AMD_query_buffer_object - Catalyst 12.6 beta

Hi,

Anybody knows what this extension is for? Is this some kind of progressive occlusion query, a desired functionality that has been discussed last year on this forum?

Thanks,
Fred

The spec is now public: http://www.opengl.org/registry/specs/AMD/query_buffer_object.txt

That extensiobn is actually pretty cool. aqnuep, do you foresee any trouble for it to be cross-vendor anytime soon? Shouldn’t be much of a problem to support this, right?

It looks like a more generalized variant on D3D10/11 Predicate Queries, and is definitely a very very nice extension. There’s still a case to be made for readbacks being needed - keeping queries on the GPU would still necessitate submitting state changes and draw calls, running your shaders and modifying your shaders behaviour based on the query result - but it sounds as though it could be a useful addition if a query result were not yet available for readback.

I don’t know whether NVIDIA could support this, but I would assume they should be able.

Well, actually the equivalent of predicate queries in OpenGL is conditional rendering, except that OpenGL supports only the “if occlusion query passed” condition, but not the “if occlusion query failed”, “if transform feedback buffer overflowed” and “if transform feedback buffer didn’t overflow” conditions.
This is something more… :wink:

Well, depends. If you want to use occlusion queries for visibility determination, there’s conditional rendering for you. However, query buffers come handy when you would like to do something like:

  1. Determine the number of vertices/instances to be drawn based on a primitive query. Just write the primitive query result to a buffer that you’ll subsequently use as a draw indirect buffer.
  2. Determine the size of a point sprite based on an occlusion query.

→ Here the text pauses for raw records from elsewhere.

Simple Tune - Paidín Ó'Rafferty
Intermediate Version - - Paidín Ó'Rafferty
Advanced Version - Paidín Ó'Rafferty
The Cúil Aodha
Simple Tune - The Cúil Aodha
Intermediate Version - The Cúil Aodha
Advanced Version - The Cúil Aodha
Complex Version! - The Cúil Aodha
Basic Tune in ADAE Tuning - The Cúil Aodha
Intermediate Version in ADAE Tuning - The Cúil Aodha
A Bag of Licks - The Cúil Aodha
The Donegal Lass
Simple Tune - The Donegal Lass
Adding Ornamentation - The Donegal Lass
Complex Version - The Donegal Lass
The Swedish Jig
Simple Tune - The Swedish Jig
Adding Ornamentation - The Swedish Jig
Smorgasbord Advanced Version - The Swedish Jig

Just write the occlusion query result to a buffer that you’ll read in the vertex shader to decide what to write to gl_PointSize.
    These are just some use cases, of course there can be a lot more so it’s your turn to show how would you use it.
    Obviously, conditional rendering is more or less subsumed by query buffers as you could use a boolean occlusion query and draw indirect to perform the same, but it isn’t necessarily implemented in the same way, so conditional rendering still makes sense (and is probably more simple if you want to only do simple visibility queries).